Había algo en el suelo, tapado con una manta. Ellos lo miraron y luego me miraron a mí. Supe que era el cuerpo de María, pero necesitaba que me lo dijeran.

—¿Qué hay ahí? —pregunté.

—Tu mujer —respondió el más alto, el cabrón de Joaquín.

—No os mováis —les dije amenazándolos con el cuchillo. Ellos levantaron las manos, negaron con la cabeza y dieron unos pasos atrás.

Me agaché. Volví a ver a María en la fotografía de las dunas de Liencres, aquel invierno, nuestro primer invierno, en el que ella me sonreía a mí y no a la cámara. La vi tan guapa que me dio miedo apartar la manta. Temí que el recuerdo de esa fotografía se borrase de mi cabeza como la imagen de María y que fuera sustituido por lo que hubiera debajo de la manta. Empecé a descubrirla. El pelo mojado, sucio, con hojas y hierba. Despeinada. La cara hinchada. La piel amarilla. Los ojos cerrados. Y la nariz, su nariz tan blanca, su nariz pequeña, rota, amoratada y cubierta de sangre seca. Su nariz moviéndose. Su nariz respirando. Los muertos no respiran, me dije lentamente. Los muertos no respiran y María está respirando. Estaba fría y temblaba. Estaba desnuda, tirada en el suelo y temblaba. Le acaricié la cara y la arropé con la manta cerrando bien la zona del cuello, como se hace con los niños cuando se les acuesta. Junté mi mejilla a la suya mientras la abrazaba. María, María, le susurré mientras la besaba. La abracé y quise darle todo el calor que había en mi cuerpo. La abracé mientras olía su pelo, su piel y la besaba. María, María. María. Estás viva, María, le susurré. Entonces abrió los ojos y se le cayeron las lágrimas. Estás viva, María, le dije.

—¿Sí? —preguntó.

—Sí. —Respondí.

—Porque sabía que ibas a volver —susurró.

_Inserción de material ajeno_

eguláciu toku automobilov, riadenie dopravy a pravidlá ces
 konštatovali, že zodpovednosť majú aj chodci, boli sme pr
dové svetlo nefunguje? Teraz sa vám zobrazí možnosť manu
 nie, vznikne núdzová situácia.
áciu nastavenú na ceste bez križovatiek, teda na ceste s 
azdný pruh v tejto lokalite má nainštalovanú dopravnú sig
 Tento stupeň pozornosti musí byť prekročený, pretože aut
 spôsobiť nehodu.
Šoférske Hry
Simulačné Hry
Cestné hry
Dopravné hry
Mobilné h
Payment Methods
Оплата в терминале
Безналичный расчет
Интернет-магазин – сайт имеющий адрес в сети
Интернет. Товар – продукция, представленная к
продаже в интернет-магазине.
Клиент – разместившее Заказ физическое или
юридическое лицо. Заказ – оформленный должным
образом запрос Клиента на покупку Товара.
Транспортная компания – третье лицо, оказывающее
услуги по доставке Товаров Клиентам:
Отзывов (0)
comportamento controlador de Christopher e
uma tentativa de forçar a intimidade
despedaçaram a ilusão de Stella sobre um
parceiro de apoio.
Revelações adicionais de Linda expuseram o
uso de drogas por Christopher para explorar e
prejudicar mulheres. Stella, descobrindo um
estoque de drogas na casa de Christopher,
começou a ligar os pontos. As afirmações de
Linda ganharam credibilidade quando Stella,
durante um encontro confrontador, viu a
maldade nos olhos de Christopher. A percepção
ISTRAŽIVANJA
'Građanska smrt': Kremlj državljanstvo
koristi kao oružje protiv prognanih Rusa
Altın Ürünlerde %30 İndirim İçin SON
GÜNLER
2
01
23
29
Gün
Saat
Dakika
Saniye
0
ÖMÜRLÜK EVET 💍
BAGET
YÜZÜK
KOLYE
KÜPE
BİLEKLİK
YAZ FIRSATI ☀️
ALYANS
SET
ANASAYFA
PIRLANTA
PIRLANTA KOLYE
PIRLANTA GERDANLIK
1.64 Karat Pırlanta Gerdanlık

La cogí en brazos. Los dos ultras santanderinos estaban al fondo de la cuadra, pegados a la pared, esgrimiendo un rastrillo y una azada.

—Soltad eso y salid delante de mí —les ordené.

—Por favor, no dejes que el oso nos haga nada.

Furaco estaba en la puerta, como si no se atreviera a entrar. Yo ni siquiera me había acordado de él.

—Nos ordenaron matar a tu mujer, pero no lo hicimos —dijo el que llevaba el rastrillo.

—Por favor, dile al oso que se esté quieto —suplicó el otro.

Furaco seguía en la puerta, mirando. Yo tenía a María en brazos. La sentía temblar. Sentía cómo mis manos ardían sobre su piel helada. Estaba rota, casi no tenía fuerzas para agarrarse a mi cuello. Y, sin embargo, sonreía cuando yo la miraba.

Conseguí liberar una mano, cogí los chorizos y las morcillas y los moví en el aire.

—¡Mira, Furaco! ¡Mira! —grité.

Los tiré al fondo de la cuadra. Dejé pasar a la bestia y al salir cerré la puerta. De camino a los coches, le dije a María que todos estaban bien, que nos estaban esperando, que nos íbamos a casa. Ella sonrió con pena y se le volvieron a caer las lágrimas.

—Dani, ¿podrás quererme alguna vez como antes? —me preguntó.

Me había preparado para responder a esa pregunta desde que vi las fotos que Juan H me envió al móvil de Manu. Me había preparado para decir que no lo sabía, que tenía que darme tiempo, que me había hecho mucho daño. Me había preparado para decirle que no, pero despacio. Sin embargo, tuve que decirle la verdad.

—No, mi amor. No te voy a poder querer como antes. Te voy a tener que querer mejor que nunca.